Lately I’ve been drawn to fairy tales having to do with gnomes. I’m fairly well acquainted with these little folks. I sculpted over a hundred of them fifteen years ago when I was taken into the underworld by chronic pain. These little guys (and they were mostly guys) didn’t care how badly I sculpted them. In fact, they were quite chuffed by their deformities, by their big noses and misshapen heads and feet. The gnomes would say oddities are marks of distinction. A fellow with a big nose is likely to get a name like Sniffer, and, while he’s coming to life, you’ll get all sorts of impressions about him, like where he lives, and why it’s such an advantage to be good at following your nose.

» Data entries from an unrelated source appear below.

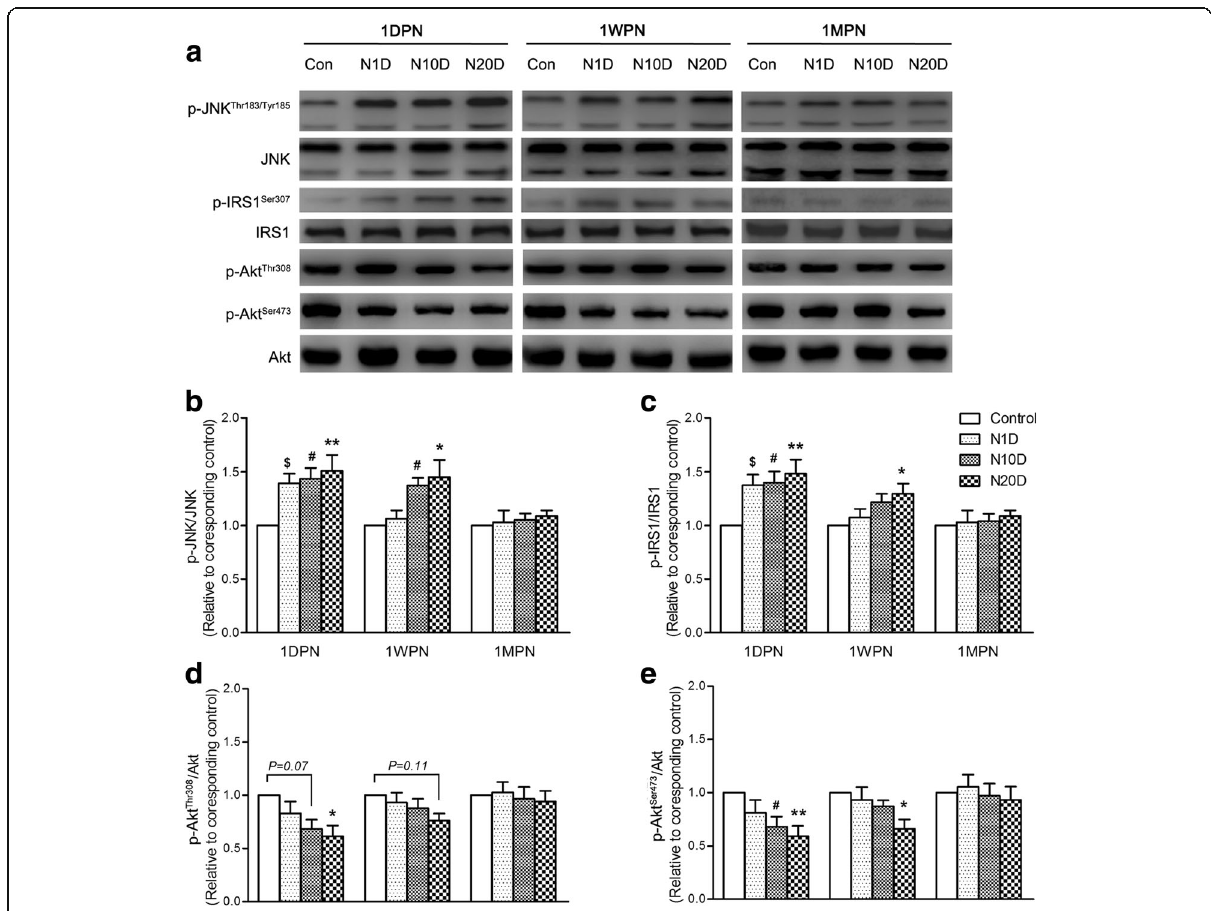
Fig. 3 Effect of noise exposure on insulin signaling pathways in the gastrocnemius muscle. a Levels of total and Thr 183 /Tyr 185 phosphorylated JNK, total and Ser 307 phosphorylated IRS1, and total Akt and phosphorylated Akt at Ser 473 and Thr 308 were detected via immunoblotting, and representative Western blots are presented. b – e Graphs showing the relative intensities of phospho-protein bands are normalized to the corresponding total protein levels in each case. The data are expressed relative to values for age-matched controls. The average of each age-matched control group was set to 1. Values are presented as the mean±SEM of 8 mice per group. * p <0.05 and ** p <0.01 indicate significantly different mean values in the post hoc comparisons between N20D and the control after a one-way ANOVA, demonstrating a significant effect of noise. # p <0.05 indicates N10D vs control group. $ p <0.05 indicates N1D vs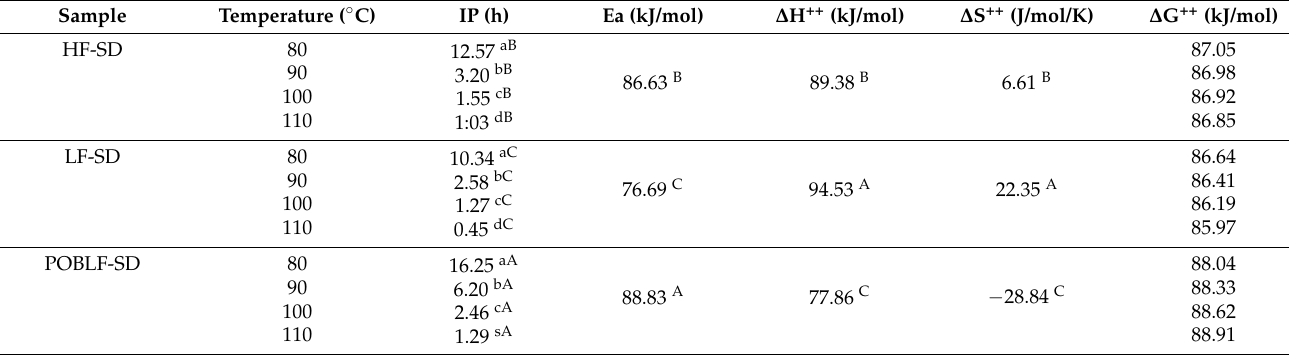
Figure 7. Light microscopy pictures of HF-SD ( a ), POBLF-SD ( b ), and LF-SD ( c ) (HF-SD: high-fat salad dressing sample; LF-SD: low-fat salad dressing sample; POBLF-SD: low-fat salad dressing sample with cold-pressed pumpkin seed oil by-product). Table 6. The oxidation kinetic parameters of the salad dressing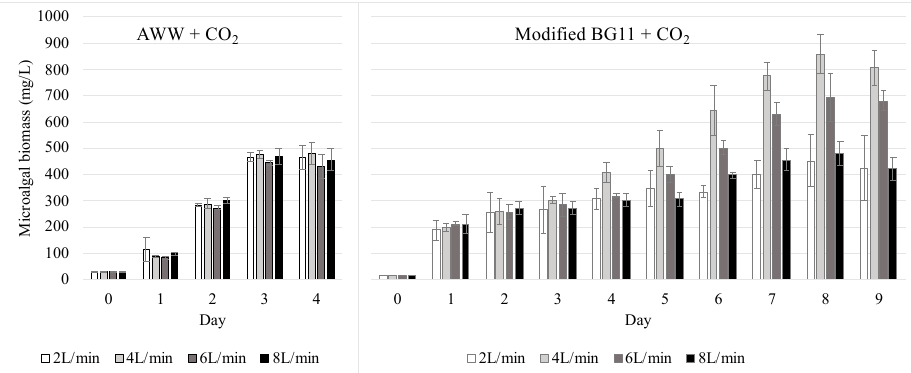
Figure 4. Growth curves and standard deviations of C. sorokiniana cultured in two different conditions: AWW + CO 2 = AWW and air-lifted with CO 2 -enriched air; BG11 + CO 2 = modified BG11 growth medium and air-lifted with CO 2 -enriched air. Four different flowrates were tested in each condition (2, 4, 6, and 8 L/min). Number of samples per treatment = 3.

To give you one example of a gnome, let me introduce you to Maggie. Her full name is Maybe Maggie, because, as she was being formed, she couldn’t decide if she was male or female. She kept saying, “Maybe Maggie,” until Maybe Maggie she became, destined to be a perpetual fence-sitter. She has her own special wisdom to impart, like all the gnomes do. Maybe Maggie will introduce you to the power of “maybe” and get you considering the middle ground if you’re inclined to make a “black or white” decision. She’s a sensible character, and, like all the gnomes, she’s got her own way of seeing the world and a language to go along with it.
I’ve never really spoken much about the gnomes and the impact they had on me while I was “down and under.” They taught me a lot about what some people call the “fairy faith.” I’d like to dig into their knowing a bit more, and flesh out what they taught me. I find that the harsher the world gets, the more I need to dig into this source of delight that nourishes my spirit and faith in humanity.
With that in mind, I decided to look at a few fairy tales concerning gnomes. I did a search using the Story Finder and came upon a tale called The Story of Little King Loc (from the Olive Fairy Book). It’s about a seven year old girl named Abeille, who heads up a mountain one summer afternoon because she wants to see if she can find the undines in the lake. Undines are water fairies, and Abeille is enchanted by the possibility of meeting one. She leaves the castle and goes up the mountain with her step-brother, Youri. On the way, she gets a stone in her shoe and stops to rest on a bed of moss, while Youri goes off to explore the lake. He ends up getting drawn into the undine’s feminine world, while Abeille is visited by the gnomes. The gnome King soon falls in love with her and he keeps her in the mountain until she is old enough to consider his wedding proposal.
This little story is burrowing itself in my heart. I have the usual resistances. It’s a rather childish story. Children and fairies? It certainly doesn’t have the gravitas of a Grimm’s story. Still. It’s pulling me in.
Over the weekend, I decided to take myself into the country to do a little reflecting. I thought I might tackle the first chapter of WonderLit and play with the pictures that came up for me from a variety of gnomish stories.
While sitting by a man-made pond in the hotel garden, and re-reading The Story of Little King Loc on my iphone, two little girls approached me. One was about nine and the other was six or seven. “Can you hear the bullfrogs?” they inquired.
“I sure do. There must be a lot of them in there. Have you counted them?”
They smiled shyly, and skipped back over to the pond. Then the younger of the two girls came back over to me. She showed me her tube of pink lip gloss. She had smeared it all around her mouth but not on her lips, and she wanted me to put it on her lips. She said her name was Emerson, but I was half-expecting her to say Abeille. Her blond hair was cut in a short bob, and she was wearing a little green shirt with a tiny red heart at her own heart center. When her mother came along, she explained that the tunic was as close as she could get to getting Emerson in a dress. By contrast, her sister (whose name I didn’t get) was wearing a pink party dress covered in white netting and netted flowers. The girls lived in the country, their mother said, and so they were well used to mucking about in frog ponds, but here they were supposed to behave so stop bothering the nice lady.
Emerson came back so many times with her lip gloss that I almost asked her if she wanted to hear the story I was reading. Of course, there wouldn’t be enough time for me to tell her a fairy tale, and her mother kept dragging her away. It was clear, though, that Emerson was drawn to me by something. “What are you reading?” she asked finally.
“I’m reading a story on my iphone,” I said, missing my cue.
“Oh.” She veered away. Nothing interesting about that.
Still, it’s just that kind of synchronicity that is bound to tip me over the edge. I think I’ll dive back into the fairy realm. Find those gnomes in the mountain and pay a visit to the undines in the lake. Isn’t it great that the WonderLit creator thought to divide the course into three pieces? I could take the summer to do the Warm Up. Hey, maybe a friend or two will join me in my midsummer dream… If so, I’ll see you in the Forum!